I watched as our grandkids got older, some of them looking like you just as our babies did. Gabby had been staying over the house for a weekend because I was sick. She sat with me on the couch and we watched reruns of some show on the television. Her head rested against the back of the couch and when I glanced over at her I swore I thought that she never looked so much like you. She asked me if I missed you as much as I did the first few years after you passed away.

I remember I jerked my head back slightly, I didn't know how to explain it because if anything, the more days that passed by, the more I missed you. I told her that and she made that face you used to make when you saw those ASPCA commercials. Gabby asked if I ever thought about dating after, when I was still young, but I shook my head and shrugged my shoulders.

I took a deep breath, because I was going to explain to her something I never said out loud before. I took her hand and squeezed it lightly before I looked into her blue eyes, shaking my head side to side. I told her that when you died, a piece of me died as well. But, I couldn't let that show as much as I wanted to because I had her and Justin to take care of and worry about and love.

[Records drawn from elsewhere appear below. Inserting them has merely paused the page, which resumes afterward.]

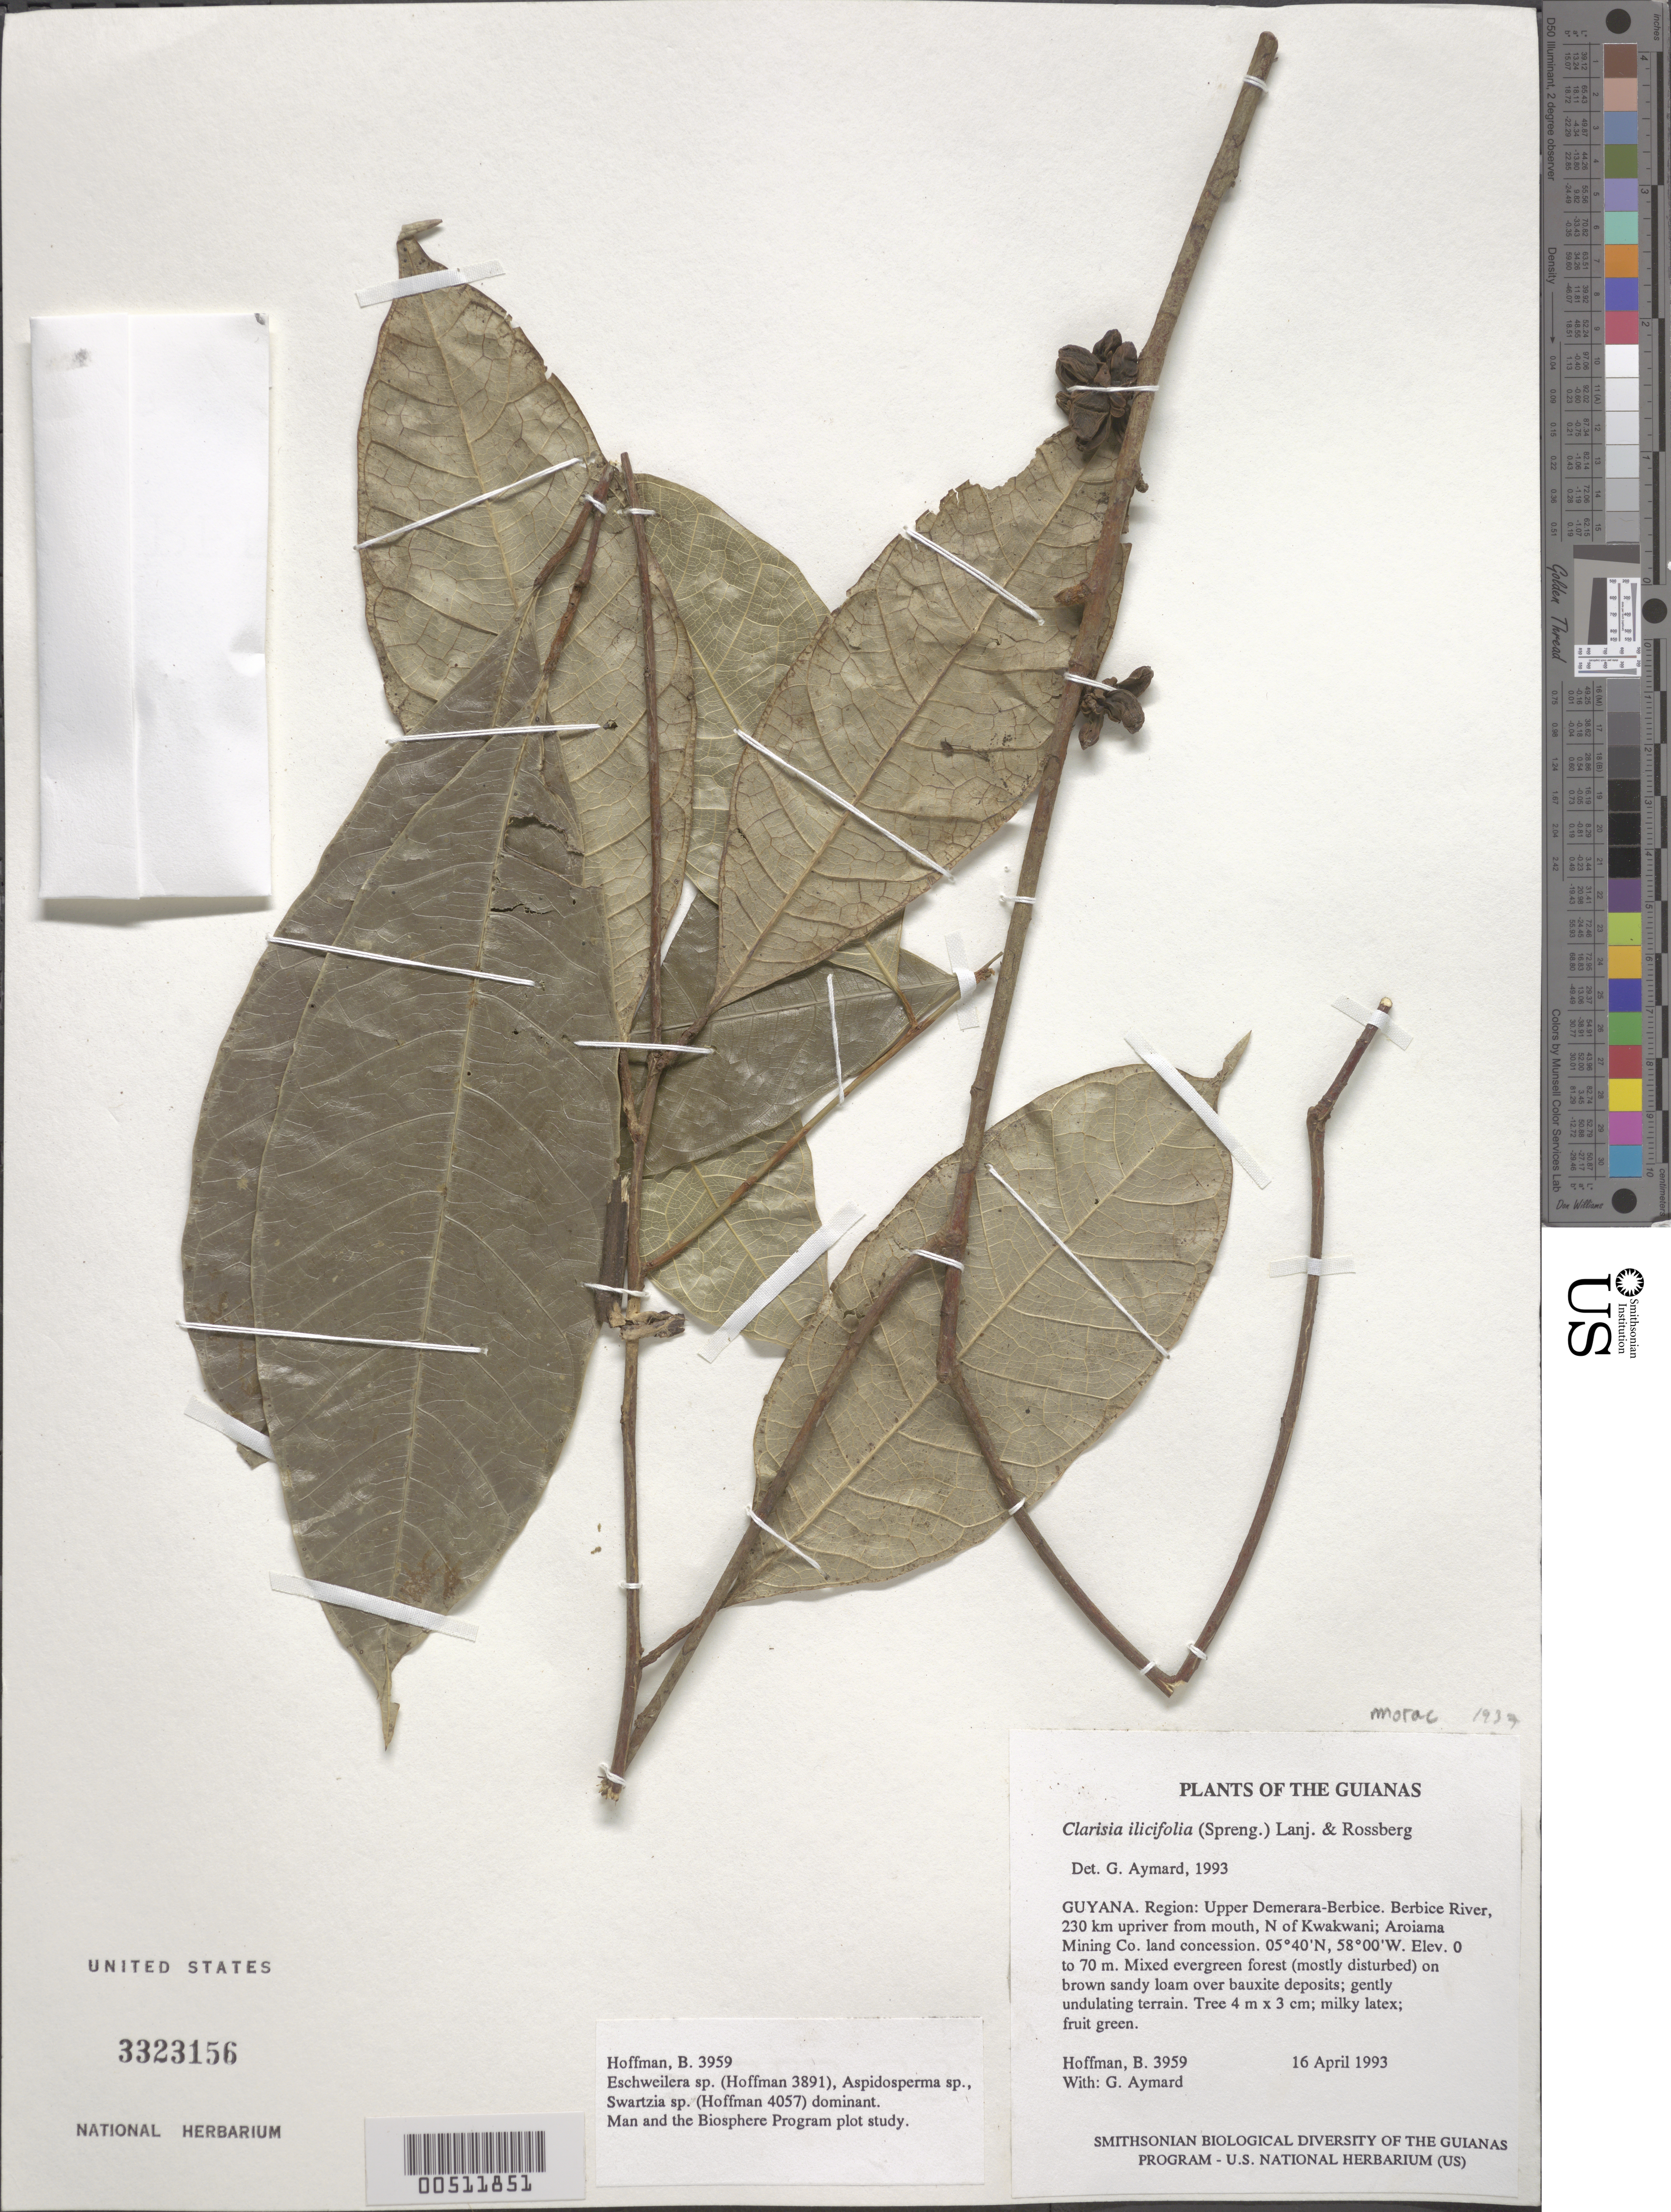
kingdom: Plantae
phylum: Tracheophyta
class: Magnoliopsida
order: Rosales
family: Moraceae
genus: Clarisia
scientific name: Clarisia ilicifolia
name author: (Spreng.) Lanj. & Rossberg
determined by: Berg, C. C.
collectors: B. Hoffman & G. A. Aymard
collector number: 3959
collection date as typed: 16 April 1993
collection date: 1993-04-16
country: Guyana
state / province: U. Demerara-Berbice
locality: Berbice River, 230 km upriver from mouth, N of Kwakwani; Aroiama Mining Co. land concession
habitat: Mixed evergreen forest (mostly disturbed) on brown sandy loam over bauxite deposits; gently undulating terrain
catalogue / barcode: US 3323156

I explained to her that when you passed away I had to figure out what to say, how to describe to our children what had happened and why Mommy wasn't going to be at dinner, why Mommy couldn't read a bedtime story, why Mommy isn't there to stop me from embarrassing Gabby and myself during our 'sex' talk and why Mommy couldn't be the one to catch Justin drunk for the first time. I had to worry about how to tell Gabby about her period, explain to Justin that girl's are to be treated with respect or he would meet the wrath of my fist and vicious words, I had to explain to the PTA bitches that I was Justin's mother and that his 'birth' mother was dead.

But the thing was, the thing that made me miss you more with each and every day, no one ever explained to me why you weren't coming back. No one explained to me why you weren't going to be there beside me in the morning when I opened my eyes. They never carefully told me that you were not going to be there to hold my hand at the movies when I get scared because of the previews. I was not sat down and explained why my best friend, my wife, my best of me was never coming back to me.